* **Polecenie 1**
Oceń, czy trzy stwierdzenia zgadzają się z tekstem o biurowych mikrowakacjach: (a) piasek w misce pod biurkiem przywiózł znajomy, któremu udało się wyjechać; (b) tekst proponuje medytacje trwające 15 minut; (c) postawienie wiatraka na stole należy do opisywanych sposobów. Przy każdym napisz „tak” lub „nie” i przytocz dosłownie rozstrzygające słowa tekstu.
* **Polecenie 2**
Poprowadź dalej tekst o biurowych mikrowakacjach od miejsca, w którym się urywa.

* **Podany tekst**
-=-=-=-=-

Mikrowakacje w korporacji. Jak pojechać na wczasy, nie mając urlopu
Nie dostałeś urlopu, żeby wyjechać na zasłużone wakacje? Marzy ci się szum morza, śpiew ptaków i hebanowa opalenizna? Wcale nie musisz jechać na wczasy. Możesz spokojnie spędzić biurowe mikrowakacje, nie opuszczając miejsca pracy.
Nie masz czasu na urlop albo skończył się zbyt szybko? Nie martw się, są sposoby, by tak zorganizować sobie przestrzeń i czas w biurze, abyś czuł się jak na urlopie. Prawie jak na urlopie. I słowo prawie tym razem także robi różnicę.
Postawienie miski z piaskiem z plaży (przywiezionym przez znajomego - szczęśliwca, któremu udało się wyjechać) pod biurkiem, to idealny pomysł na relaks. Tak samo jak 15-sekundowe medytacje, które pozwolą zapomnieć przez chwilę, gdzie jesteśmy. Okazuje się, że pracownicy korporacji mają inne, równie ciekawe pomysły na spędzenie urlopu w pracy. I nie chodzi o przynoszenie kotletów z domu jako all inclusive czy ucinanie sobie potajemnie krótkich drzemek, siedząc w biurze w okularach przeciwsłonecznych i udając, że przechodzimy właśnie zapalenie spojówek. Nie chodzi także o stawianie wiatraka na stole, by czuć powiew bryzy morskiej, ani trzymanie na biurku różowego flaminga. Są inne sposoby, którymi dzielą się ze sobą w żartach "korposzczury".

-=-=-=-=-

* **Przedstawione zapisy**
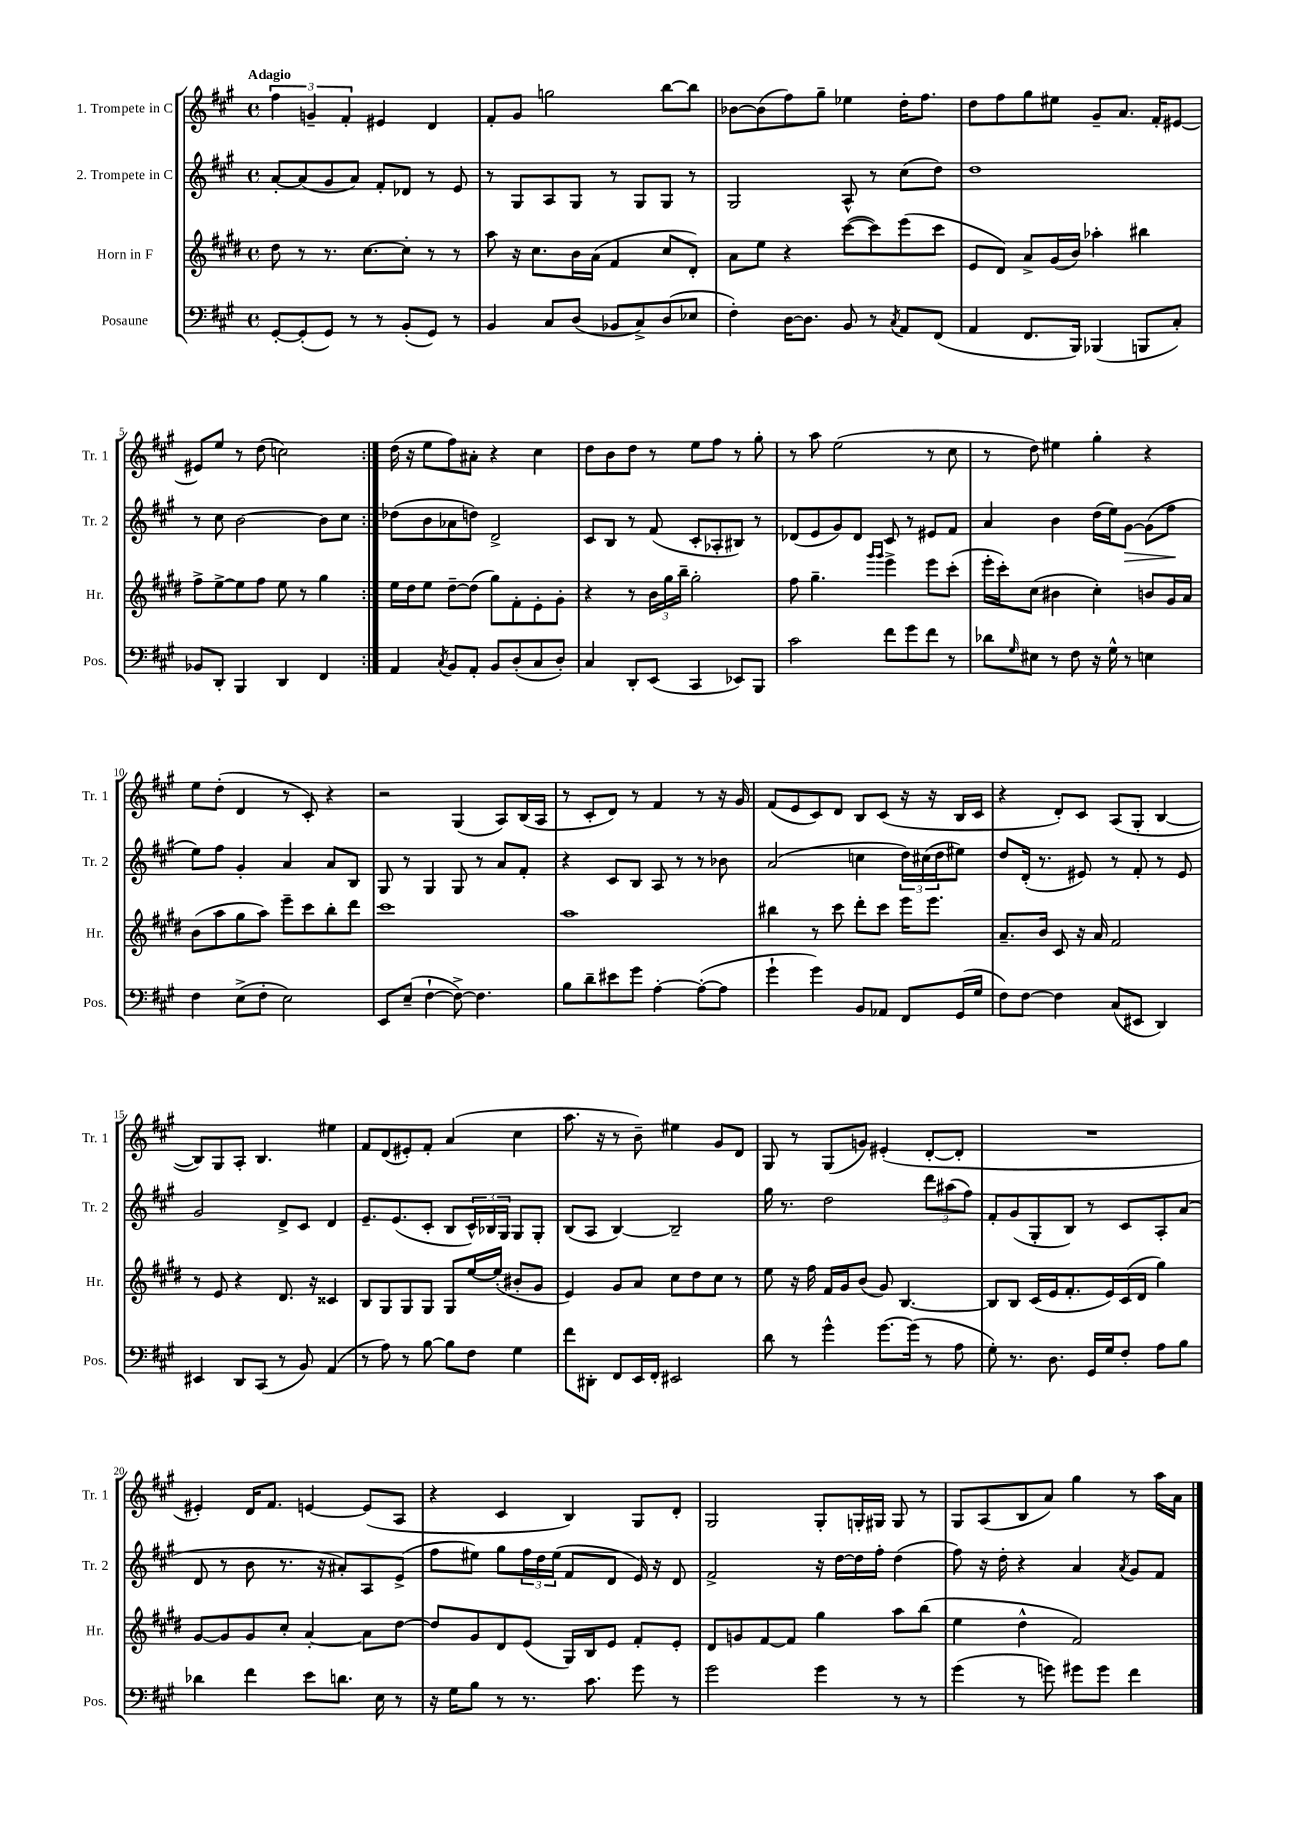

**kern	**kern	**kern	**kern
*staff4	*staff3	*staff2	*staff1
*clefF4	*clefG2	*clefG2	*clefG2
*k[f#c#g#]	*k[f#c#g#d#]	*k[f#c#g#]	*k[f#c#g#]
*M4/4	*M4/4	*M4/4	*M4/4
*met(c)	*met(c)	*met(c)	*met(c)
[8GG#'/L	8dd#\	[8a'/L	6ff#\
(8GG#'/]	8r	(8a/]	.
.	.	.	6g~/
8GG#/J)	8.r	8g#/	.
.	.	.	6f#'/
8r	.	8a/J)	.
.	[8.cc#\L	.	.
8r	.	8f#'/L	4e#/
(8BB'/L	8cc#'\]J	8d-/J	.
8GG#/J)	8r	8r	4d/
8r	8r	8e/	.
=	=	=	=
4BB/	8aa\	8r	8f#'/L
.	16r	8G#/L	8g#/J
.	8.cc#\L	.	.
8C#/L	.	8A/	2gg\
(8D/J	16b\L	8G#/J	.
.	(16a\JJ	.	.
8BB-/L	4f#/	8r	.
8C#^/)	.	8G#/L	.
(8D/	8cc#/L	8G#/J	[8bb\L
8E-/J	8d#'/J)	8r	8bb\]J
=	=	=	=
4F#'\)	8a\L	2G#/	[8b-\L
.	8ee\J	.	(8b-\]
[16D\LK	4r	.	8ff#\)
8.D\]J	.	.	.
.	.	.	8gg#~\J
8BB/	([8ccc#\L	8A^^/	4ee-\
8r	8ccc#\])	8r	.
8qC#/	.	.	.
8AA/L	(8eee\	(8cc#\L	16dd'\LK
.	.	.	8.ff#\J
(8FF#/J	8ccc#\J	8dd\J)	.
=	=	=	=
4AA/	8e/L	1dd	8dd\L
.	8d#/J)	.	8ff#\
8.FF#/L	8a^/L	.	8gg#\
.	(16g#/L	.	8ee#\J
16BBB/Jk)	16b/JJ)	.	.
(4BBB-/	4aa-'\	.	8g#~/L
.	.	.	8.a/J
8BBB/L	4bb#\	.	.
.	.	.	16f#'/LK
8C#'/J)	.	.	[8e#/J
=	=	=	=
8BB-/L	8ff#^\L	8r	8e#/]L
8DD'/J	[8ee^\	8cc#\	8ee/J
4BBB/	8ee\]	[2b\	8r
.	8ff#\J	.	(8dd\
4DD/	8ee\	.	2cc\)
.	8r	.	.
4FF#/	4gg#\	8b\]L	.
.	.	8cc#\J	.
=:|!	=:|!	=:|!	=:|!
4AA/	16ee\LL	(8dd-\L	(16dd\
.	16dd#\J	.	16r
.	8ee\J	8b\	8ee\L
8qC#/	.	.	.
8BB/L	[8dd#~\L	8a-\	8ff#\)
8AA'/J	(8dd#\]J	8dd\J)	8a#'\J
8BB/L	8gg#\L)	2d^/	4r
(8D'/	8f#'\	.	.
8C#/	8e'\	.	4cc#\
8D'/J)	8g#'\J	.	.
=	=	=	=
4C#/	4r	8c#/L	8dd\L
.	.	8B/J	8b\
8DD'/L	8r	8r	8dd\J
(8EE/J	24b\LL	(8f#/	8r
.	24gg#\	.	.
.	24bb~\JJ	.	.
4CC#/	2gg#'\	8c#'/L	8ee\L
.	.	8A-'/	8ff#\J
8EE-/L)	.	8B#/J)	8r
8BBB/J	.	8r	8gg#'\
=	=	=	=
2c#\	8ff#\	(8d-/L	8r
.	4.gg#~\	8e/	8aa\
.	.	8g#/)	(2ee\
.	.	8d-/J	.
.	16qqggg#/LL	.	.
.	16qqggg#/JJ	.	.
8f#\L	4eee^\	8c#/	.
8g#\	.	8r	.
8f#\J	8eee\L	8e#/L	8r
8r	(8ccc#'\J	8f#/J	8cc#\
=	=	=	=
8d-\L	16eee'\LL	4a/	8r
.	16ccc#'\J)	.	.
16qqG#/	.	.	.
8E#\J	(8cc#\J	.	8dd\)
8r	4b#\	4b\	4ee#\
8F#\	.	.	.
16r	4cc#'\)	(16dd\LL	4gg#'\
16G#^^\	.	16ee\J)	.
8r	.	[8g#\J	.
4E\	8b/L	(8g#\]L	4r
.	16g#/L	8ff#\J	.
.	16a/JJ	.	.
=	=	=	=
4F#\	(8b\L	8ee\L)	8ee\L
.	8aa\	8ff#\J	(8dd'\J
(8E^\L	8gg#\	4g#'/	4d/
8F#'\J	8aa\J)	.	.
2E\)	8eee~\L	4a/	8r
.	8ccc#\	.	8c#'/)
.	8bb'\	8a/L	4r
.	8ddd#\J	8B/J	.
=	=	=	=
8EE/L	1ccc#	8G#/	2r
(8E~/J	.	8r	.
[4F#`\	.	4G#/	.
8F#^\_)	.	8G#/	(4G#/
4.F#\]	.	8r	.
.	.	8a/L	8A/L)
.	.	8f#'/J	(16B/L
.	.	.	16A/JJ
=	=	=	=
8B\L	1aa	4r	8r
8d~\	.	.	8c#'/L
8e#\	.	8c#/L	8d/J)
8g#\J	.	8B/J	8r
[4A'\	.	8A/	4f#/
.	.	8r	.
(8A'\_L	.	8r	8r
8A\]J	.	8b-\	16r
.	.	.	16g#/
=	=	=	=
4g#`\	4bb#\	(2a/	(8f#/L
.	.	.	8e/
4g#\)	8r	.	8c#/)
.	8ccc#\	.	8d/J
8BB/L	8ddd#'\L	4cc\	8B/L
8AA-/J	8ccc#\J	.	(8c#/J
8FF#/L	16eee\LK	24dd\LL)	16r
.	.	(24cc#\	.
.	8.eee\J	.	16r
.	.	24dd\J	.
(16GG#/L	.	8ee#\J)	16B/LL
16G#/JJ	.	.	16c#/JJ
=	=	=	=
8F#\L)	8.a~/L	8dd/L	4r
[8F#\J	.	(16d'/Jk	.
.	16b/Jk	8.r	.
4F#\]	8c#/	.	8d'/L)
.	16r	8e#/)	8c#/J
.	16a/	.	.
(8C#/L	2f#/	8r	(8A/L
8EE#/J	.	8f#'/	8G#'/J
4DD/)	.	8r	[4B/
.	.	8e#/	.
=	=	=	=
4EE#/	8r	2g#/	8B/]L)
.	8e/	.	8G#/
8DD/L	4r	.	8A'/J
(8CC#/J	.	.	4.B/
8r	8.d#/	8d^/L	.
8BB/)	.	8c#/J	.
.	16r	.	.
(4AA/	4c##/	4d/	4ee#\
=	=	=	=
8r	8B/L	8.e~/L	8f#/L
8A\)	8G#/	.	(8d/
.	.	(8.e/	.
8r	8G#/	.	8e#'/)
[8B\	8G#/J	8c#'/J	8f#'/J
8B\]L	8G#/L	8B/L	(4a/
8F#\J	[16ee/L	24c#^^/L)	.
.	.	24B-/	.
.	(16ee'/]JJ	.	.
.	.	24G#/JJ	.
4G#\	8b#'/L	8G#/L	4cc#\
.	8g#/J	8G#'/J	.
=	=	=	=
8f#\L	4e/)	(8B/L	8.aa\
8DD#'\J	.	8A/J	.
.	.	.	16r
8FF#/L	8g#/L	[4B/)	8r
16EE/L	8a/J	.	8b~\)
16FF#'/JJ	.	.	.
2EE#/	8cc#\L	2B~/]	4ee#\
.	8dd#\	.	.
.	8cc#\J	.	8g#/L
.	8r	.	8d/J
=	=	=	=
8d\	8ee\	16gg#\	8G#/
.	.	8.r	.
8r	16r	.	8r
.	16ff#\	.	.
4g#^^\	16f#/LL	2dd\	(8G#/L
.	16g#/J	.	.
.	(8b/J	.	8g/J)
[8.g#\L	8g#/)	.	(4e#'/
.	[4.B/	.	.
(16g#\]Jk	.	.	.
8r	.	12ddd\L	[8d'/L
.	.	(12aa#\	.
8A\	.	.	8d'/]J
.	.	12ff#\J)	.
=	=	=	=
8G#'\)	8B/]L	8f#'/L	1r
8.r	8B/J	(8g#/	.
.	(16c#/LL	8G#'/	.
8.D\	16e/J	.	.
.	8.f#'/	8B/J)	.
16GG#/LL	.	8r	.
16G#/J	16e/L)	.	.
8F#'/J	(16c#/	8c#/L	.
.	16d#/JJ	.	.
8A\L	4gg#\)	8A'/	.
8B\J	.	(8a/J	.
=	=	=	=
4d-\	[8g#/L	8d/	4e#'/)
.	8g#/]	8r	.
4f#\	8g#/	8b\	16d/LK
.	.	.	8.f#/J
.	8cc#'/J	8.r	.
8e\L	[4a'/	.	[4e/
.	.	16r	.
8.d\J	.	8a#'/L)	.
.	8a\]L	8A/	(8e/]L
16E\	.	.	.
8r	[8dd#\J	(8e^/J	8A/J
=	=	=	=
16r	8dd#/]L	8ff#\L	4r
16G#\LK	.	.	.
8B\J	8g#/	8ee#\J)	.
8r	8d#/	8gg#\L	4c#/
8.r	(8e/J	24ff#\L	.
.	.	24dd\	.
.	.	(24ee#\JJ	.
.	16G#/LL)	8f#/L	4B/)
8.c#\	16B/J	.	.
.	8e/J	8d/J	.
8g#\	8f#'/L	16e/)	8G#/L
.	.	16r	.
8r	8e'/J	8d/	8d'/J
=	=	=	=
2g#\	8d#/L	2f#^/	2G#/
.	8g/	.	.
.	[8f#/	.	.
.	8f#/]J	.	.
4g#\	4gg#\	16r	8G#'/L
.	.	[16dd\LL	.
.	.	16dd\]	16G'/L
.	.	16ff#'\JJ	16G#/JJ
8r	8aa\L	(4dd\	8G#/
8r	(8bb\J	.	8r
=	=	=	=
(4g#\	4ee\	8ff#\)	8G#/L
.	.	16r	(8A/
.	.	16dd'\	.
8r	4dd#^^\	4r	8B/
8g\)	.	.	8a/J)
8g#\L	2f#/)	4a/	4gg#\
8g#\J	.	.	.
.	.	8qa/	.
4f#\	.	8g#/L	8r
.	.	8f#/J	16aa\LL
.	.	.	16a\JJ
==	==	==	==
*-	*-	*-	*-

-=-=-=-=-

* **Odpowiedź 1**
(a) Tak: „przywiezionym przez znajomego - szczęśliwca, któremu udało się wyjechać”.
(b) Nie: „15-sekundowe medytacje”.
(c) Nie: „Nie chodzi także o stawianie wiatraka na stole”.

* **Odpowiedź 2**
Biurowe wędkowanie
Cisza, spokój, gładka tafla jeziora. I te ryby, właściwie same wskakujące do łodzi. Teraz możesz mieć te same przeżycia, nie wychodząc poza budynek swojej korporacji. No... prawie. Tylko jezioro będzie odrobinę mniejsze i rybki trochę mniej żywe. Ale za to przez cały połów nie będziesz musiał wstawać z krzesła. Lub z tronu.
Opalenizna rodem z Mordoru
Jeśli spędzasz całe wakacje za biurkiem, to nic dziwnego, że bliżej ci do Królewny Śnieżki niż do Pocahontas. Jeśli jednak chciałbyś stać się jedną z ciemniejszych disneyowskich księżniczek, i na to znajdzie się rozwiązanie. Pracownicy korporacji promują szeroko pojęte tzw. opalanie "na petka". Metoda jest prosta: wychodzisz w przerwie z papierosem na dwór i korzystasz z nielicznych promieni słońca, którym udało się przebić przez strzeliste wieżowce okalające twoje miejsce pracy. Sam sposób jest niepotwierdzony, ale patrząc na liczbę pracowników koczujących na zewnątrz szklanych budynków, cieszy się niegasnącą popularnością.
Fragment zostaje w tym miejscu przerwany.